I’m having a really lousy day. Last week, a minor problem erupted within the union board. Without going into too many details, I’ll just recount that I emailed my disagreement with the way the board’s president handled a particular matter. He emailed back how much he disagreed with me and how his position was correct. I responded that, of course, I did not see things that way but what’s done is done. He responded — and these emails are all going back & forth among the seven members of the board — that he has members to protect (as if I don’t) and he would do what he did again to protect them regardless of my objections. [There were also several other condescending emails from him in the interim — probably because I had made the mistake of attempting to temper my disagreement with him by kindly stating things like, “I’m confused as to why you would do such-and-such” as opposed to “Damn you for doing such-and-such.”] I responded that I wish he would check the pompous-ness at the door, that I know he acted out of good intentions, but that he needs to respect my opinion and that all of us act out of our duty to our members, he is not alone in that. He offered up this response on Saturday, which I did not receive until today:
For somebody who is done talking about it, you do carry on. Carper. Throw names about, and you get em back. You don’t like my position or the way I say things, so you decide its OK to be personally insulting. I am a little tired too, of the constant back biting. Basically, anything that has come out of my mouth the past six months, you have had a problem with. You got a problem with me personally, give me a call Monday, and we can both let our hair down. Pompous attitude indeed. You walk a mile in my footsteps, see where you are.

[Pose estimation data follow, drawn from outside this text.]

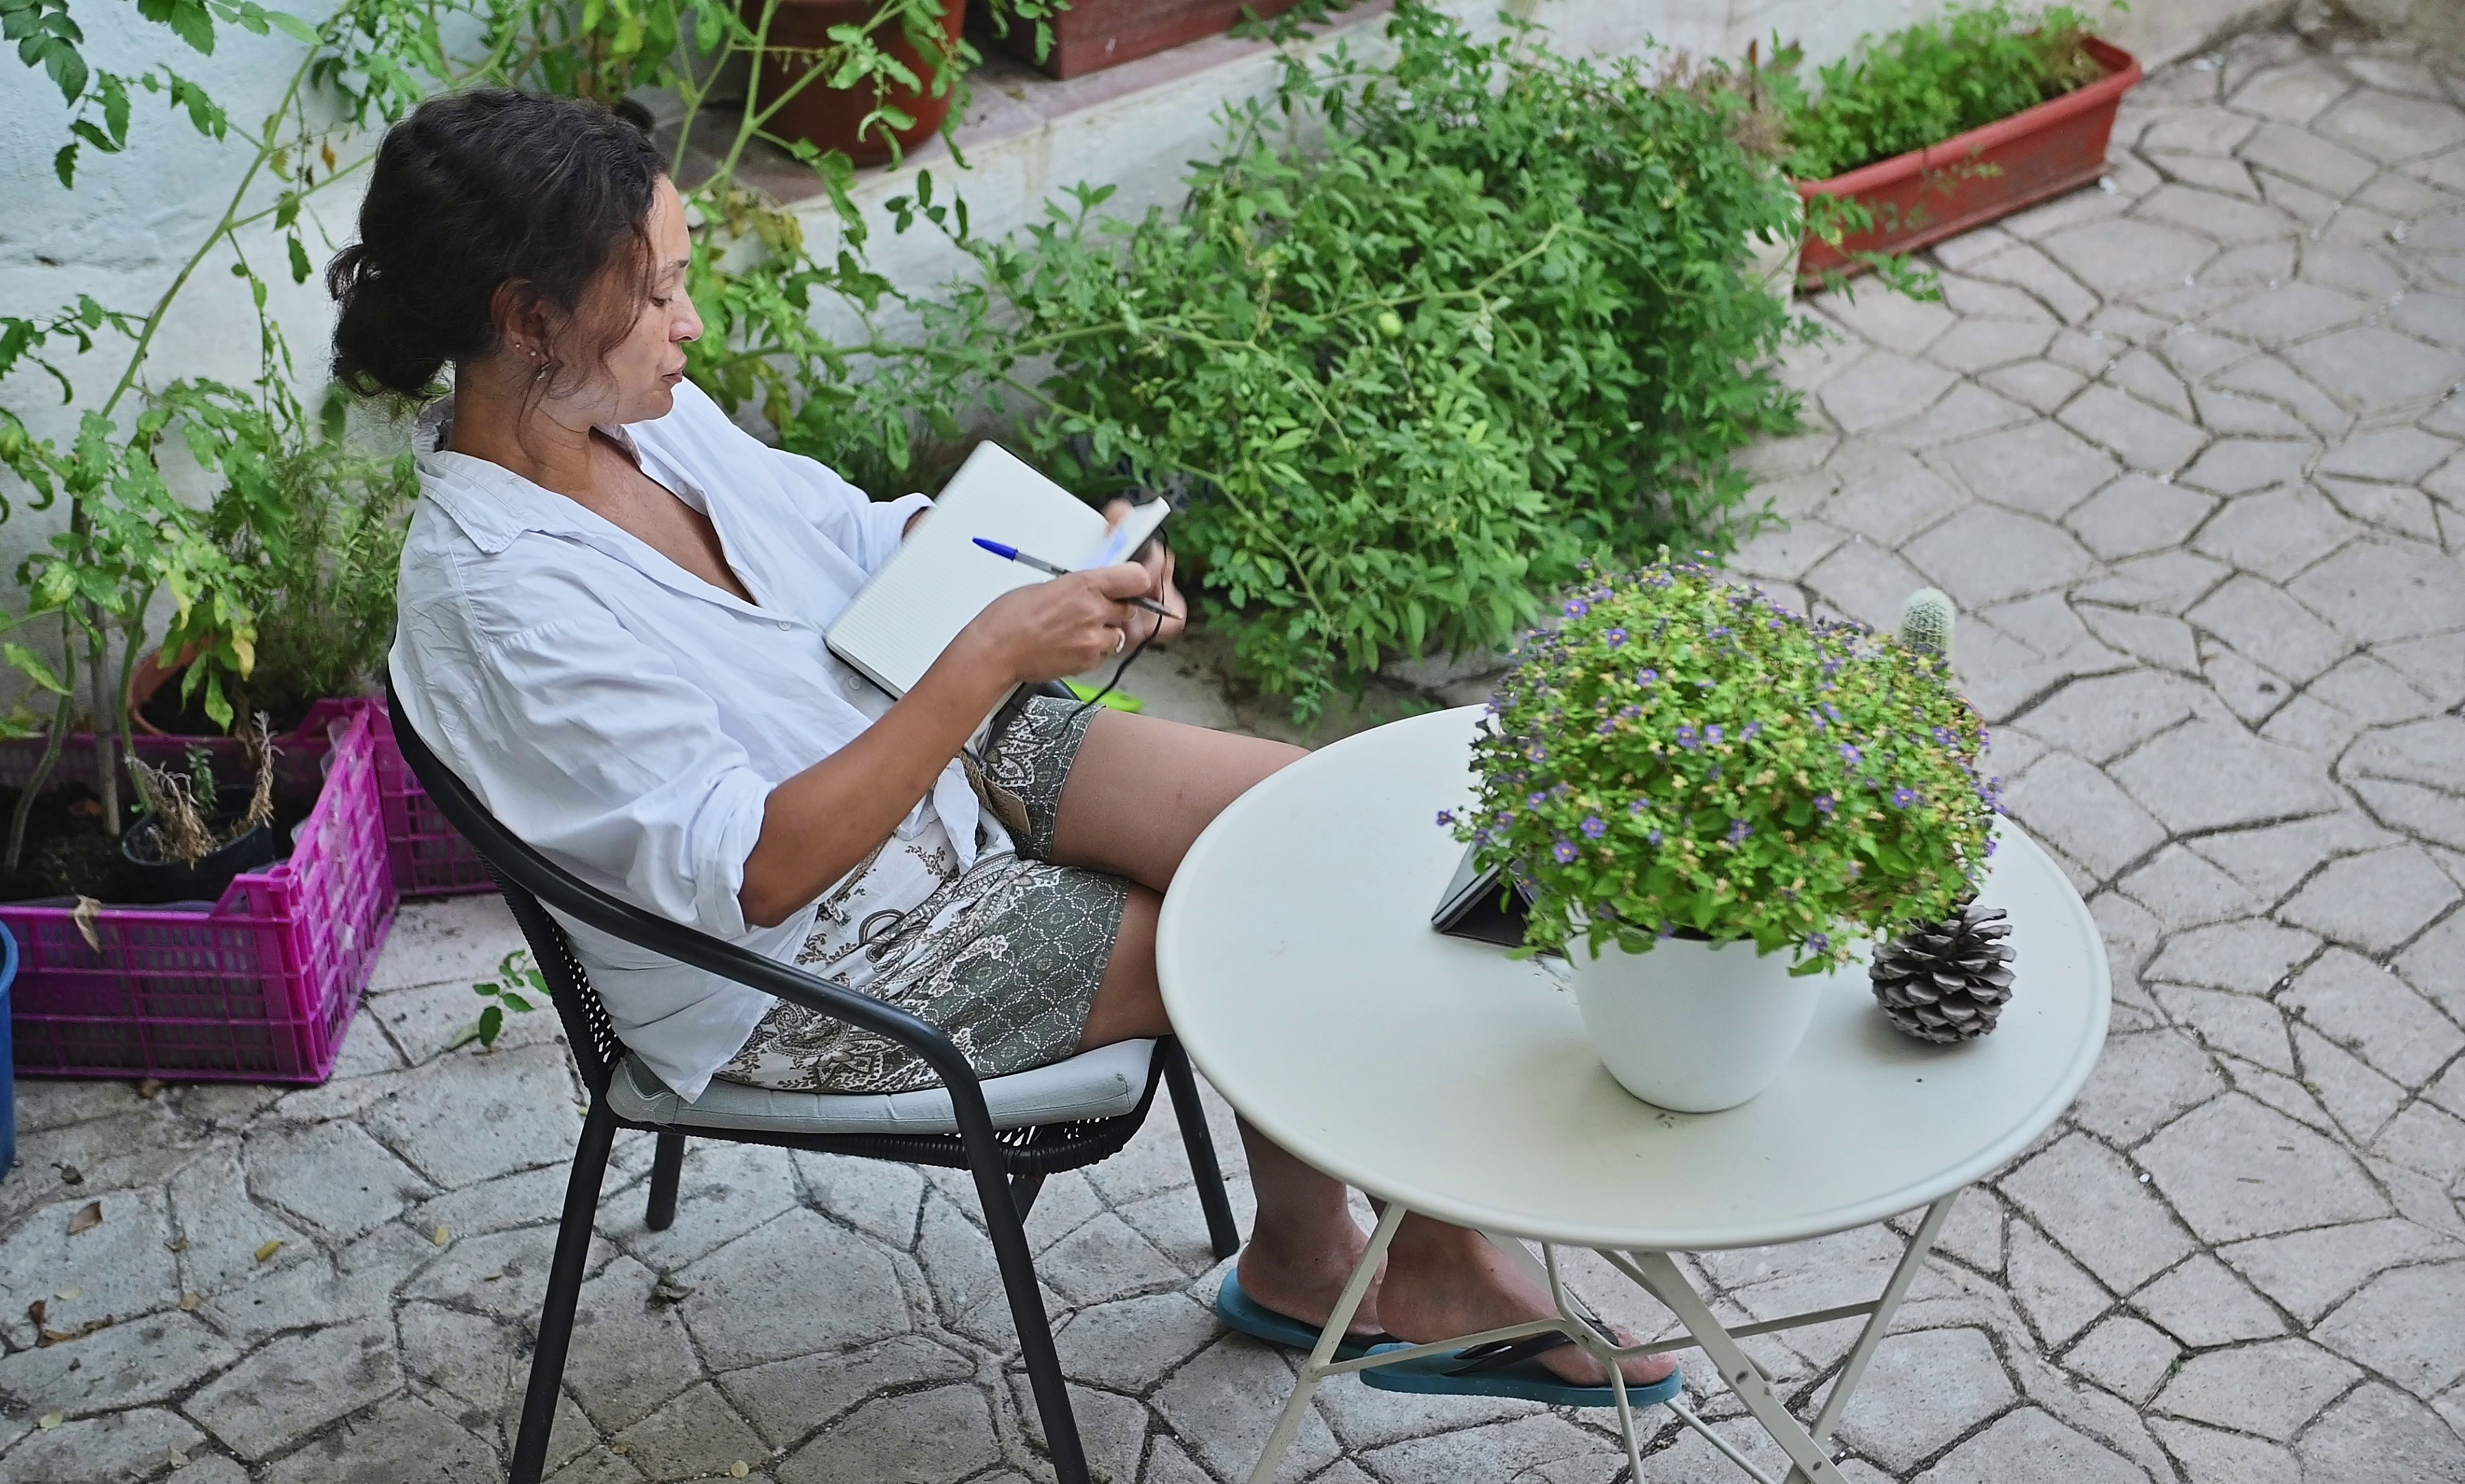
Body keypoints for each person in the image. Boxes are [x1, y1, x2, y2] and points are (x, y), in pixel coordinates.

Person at [342, 88, 1675, 1406]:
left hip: (908, 746)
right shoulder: (499, 600)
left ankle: (1324, 1254)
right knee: (1263, 928)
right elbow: (754, 874)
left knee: (1294, 814)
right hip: (806, 957)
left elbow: (851, 540)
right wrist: (991, 651)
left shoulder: (633, 414)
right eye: (659, 295)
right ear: (529, 321)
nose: (693, 321)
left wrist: (1060, 563)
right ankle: (1376, 1262)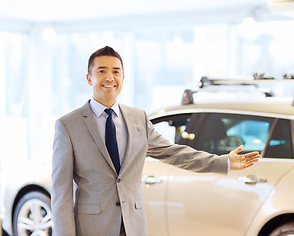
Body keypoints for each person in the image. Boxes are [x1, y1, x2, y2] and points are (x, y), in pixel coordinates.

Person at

And that about does it for me folks. I have done my best to try to lead this massive herd of cats. But I have had just about all of the crap I am going to take. My cup is full. I will not be running for the Board in June.
So, wow. I sent the email to our past president (along with the rest of the email chain) and said that I didn’t understand where on earth he was coming from and was pretty upset. Past President imparted to me that Current President is losing his marbles, sexist and incorrect that I had said anything personal in my email to Current President. This felt better, but not great. After taking a couple of hours to determine how to respond, I replied that there was nothing in my email that was offensive, that Current President’s effort to blame me for his decision not to seek reelection was insulting, that Current President takes cruel and hurtful words from other board members without insulting them in return, that I do disagree with a lot of what he does — which means, of course, that he disagrees with me and when he does so, I do not throw insults at him. He has not responded. I believe he may be out of town, which makes his Saturday email — on work email — all the more infuriating. He tosses insults at me and knows that any response I have will be met with deaf ears for the time being.
Anyway, what is my point? It’s that I feel lousy. I know that this man is not a person I would ever be friends with or even know outside the context of us both serving on the union board at the same time. I know that I don’t really care what he thinks of me since I do not find him to exercise, or even have, good judgment most of the time. I know that I find him, in the words of another board member, to be a bit of a blowhard. I know that he is an unhappy man. I know that he thinks more highly of himself than he has any right to. But I also know me. And no matter how much I know, I feel hurt. I feel attacked. I feel bullied. And I feel alone in it all.
I have always felt that if you see someone being treated poorly and you don’t do anything, you are complicit in that behavior to some extent. Even when I was a kid, I never understood other kids who would say, in reaction to being told that a friend of theirs had been mean to another kid, “Well, she’s never done anything bad to me.” What possible difference does that make? Yeah, Idi Amin never did anything mean to me, either, but he’s a bad guy and I’m not going to be his friend. There are people who seem to act as though not getting involved is some sort of moral high ground, that not having people get angry with you is some sign of popularity or righteousness. I believe the opposite. I know I can do more and do better to stand up for the downtrodden, and I know that it’s not fun to get involved in arguments and conflict, but I do know that I always regret not doing something, not saying something more than I have ever regretted the opposite. I don’t want to live my life not getting involved.
I am not saying that standing up to Current President is the equivalent of taking down a militant dictator, but it’s voicing my opinion that I think something was screwed up. And my fellow board members’ silence — with the exception of one — regarding his email may be even more hurtful than the email itself.